Verhaal

Anneliese Kottek-Loeb

Door: Wil Legemaat

De familie Kootek (links) met hun buren, in zomer 1941

De 22-jarige Anneliese Loeb trouwde op 2 februari 1932 in Bad Homburg met de 37-jarige huisarts Salomon Kottek. Anneliese was een Nederlandse, geboren in Den Haag, op 4 juni 1909. Het paar ging aanvankelijk wonen in Bad Homburg, waar hun dochter Ruth werd geboren op 22 februari 1933. Anneliese assisteerde Salomon in zijn artsenpraktijk.
Vanwege het antisemitisme in Duitsland vluchtte het Joodse gezin in 1937 naar Nederland en vestigde zich in juni van dat jaar in Haren, aan de Rijksstraatweg 20. Zij woonden daar in de noordelijke helft van een dubbel landhuis, naast het jonge gezin Ploeger, dat in ‘’t Hoeveke’ woonde. Er ontstond een plezierig contact tussen beide gezinnen. 
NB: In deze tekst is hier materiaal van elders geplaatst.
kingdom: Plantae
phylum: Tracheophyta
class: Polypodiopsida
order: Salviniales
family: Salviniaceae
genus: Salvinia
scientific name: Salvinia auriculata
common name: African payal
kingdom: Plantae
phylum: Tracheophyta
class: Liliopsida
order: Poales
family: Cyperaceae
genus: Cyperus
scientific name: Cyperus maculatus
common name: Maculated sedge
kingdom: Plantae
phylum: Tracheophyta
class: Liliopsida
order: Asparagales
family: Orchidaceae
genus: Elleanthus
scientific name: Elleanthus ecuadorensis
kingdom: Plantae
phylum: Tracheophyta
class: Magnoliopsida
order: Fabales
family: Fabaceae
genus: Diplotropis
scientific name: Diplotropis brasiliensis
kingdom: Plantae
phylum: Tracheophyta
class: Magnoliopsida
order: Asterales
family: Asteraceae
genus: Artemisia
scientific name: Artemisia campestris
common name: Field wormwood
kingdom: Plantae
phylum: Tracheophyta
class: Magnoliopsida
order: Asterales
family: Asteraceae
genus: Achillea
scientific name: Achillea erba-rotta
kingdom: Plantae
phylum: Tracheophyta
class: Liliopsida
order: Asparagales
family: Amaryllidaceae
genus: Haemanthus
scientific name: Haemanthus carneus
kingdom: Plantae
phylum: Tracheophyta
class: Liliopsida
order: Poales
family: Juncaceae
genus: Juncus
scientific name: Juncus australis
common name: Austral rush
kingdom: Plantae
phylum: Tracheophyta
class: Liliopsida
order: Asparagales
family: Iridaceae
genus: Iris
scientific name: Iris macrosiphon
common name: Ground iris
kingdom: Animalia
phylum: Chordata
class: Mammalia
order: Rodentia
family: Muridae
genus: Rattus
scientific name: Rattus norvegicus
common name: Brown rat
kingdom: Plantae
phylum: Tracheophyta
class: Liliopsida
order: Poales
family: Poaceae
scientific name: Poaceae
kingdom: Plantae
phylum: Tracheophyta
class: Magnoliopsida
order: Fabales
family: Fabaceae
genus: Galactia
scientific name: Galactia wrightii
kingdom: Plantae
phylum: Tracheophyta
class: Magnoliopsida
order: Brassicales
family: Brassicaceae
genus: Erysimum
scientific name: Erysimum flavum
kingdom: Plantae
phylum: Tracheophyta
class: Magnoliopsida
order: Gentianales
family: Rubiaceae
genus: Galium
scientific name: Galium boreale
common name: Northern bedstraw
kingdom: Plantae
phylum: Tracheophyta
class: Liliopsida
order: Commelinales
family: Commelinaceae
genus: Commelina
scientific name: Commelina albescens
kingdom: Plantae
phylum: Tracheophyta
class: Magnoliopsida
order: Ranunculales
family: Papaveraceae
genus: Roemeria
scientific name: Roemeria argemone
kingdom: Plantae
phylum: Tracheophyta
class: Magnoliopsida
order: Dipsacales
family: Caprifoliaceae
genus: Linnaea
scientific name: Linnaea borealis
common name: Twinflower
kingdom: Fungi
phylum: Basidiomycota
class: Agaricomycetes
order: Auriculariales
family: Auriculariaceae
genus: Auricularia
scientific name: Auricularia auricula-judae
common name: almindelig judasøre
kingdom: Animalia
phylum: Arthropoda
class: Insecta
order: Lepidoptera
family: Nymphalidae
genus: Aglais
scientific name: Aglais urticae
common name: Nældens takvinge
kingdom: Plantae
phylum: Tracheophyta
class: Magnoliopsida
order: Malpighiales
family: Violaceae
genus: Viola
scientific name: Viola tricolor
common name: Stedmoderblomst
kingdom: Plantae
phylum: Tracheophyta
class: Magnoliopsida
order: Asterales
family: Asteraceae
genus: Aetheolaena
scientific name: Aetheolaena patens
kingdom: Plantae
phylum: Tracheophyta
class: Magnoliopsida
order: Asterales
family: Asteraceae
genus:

Maar toen de Duitsers kwamen, raakten Kottek en Ploeger door hen ingesloten: in het buurhuis, villa Wildervank, trokken Duitse SD’ers en aan de andere kant, in huize De Esserberg, namen Beauftragte Hermann Conring, Robert Lehnhoff en anderen hun intrek. Voor de gezinnen in de huizen op nummer 20 en 20a een gaf dit een ongemakkelijke en onplezierige situatie. In de vroege herfst van 1941 – de appels en peren in de tuin waren net rijp - kregen beide families te horen dat hun huizen door de Duitsers gevorderd werden. Binnen 24 uur moesten de woningen ontruimd worden. Buren en vrienden kwamen helpen en zij plukten meteen alle appels en peren van de bomen.

De verhuizing verliep snel, chaotisch en onder grote spanning. De Ploegers verloren Salomon, Anneliese en Ruth uit het oog. De familie Kottek verhuisde op die derde oktoberdag naar Emmalaan 22, ook weer de helft van een dubbele villa. In de nacht van vrijdag 27 op zaterdag 28 november 1942 werden Salomon, Anneliese en dochter Ruth uit hun huis gehaald door Harense politiemensen. De buren hoorden de negenjarige Ruth langdurig en hartverscheurend huilen en waren getuige van het vertrek van de familie. Voordat hij het huis verzegelde, bracht veldwachter Akkerman kostbare spullen in bewaring bij de buren. Een week later kwam hij die spullen ophalen. Begin januari 1943 werd het huis helemaal leeggehaald.
Het gezin Kottek werd, net als de elf andere Joodse mensen die die nacht werden opgehaald, naar Westerbork gebracht. Daar bleef de familie veertien maanden. Mogelijk werkte Salomon Kottek in Westerbork als arts. Maar op 15 februari 1944 werden Salomon, Anneliese en Ruth toch op transport gesteld naar Bergen-Belsen.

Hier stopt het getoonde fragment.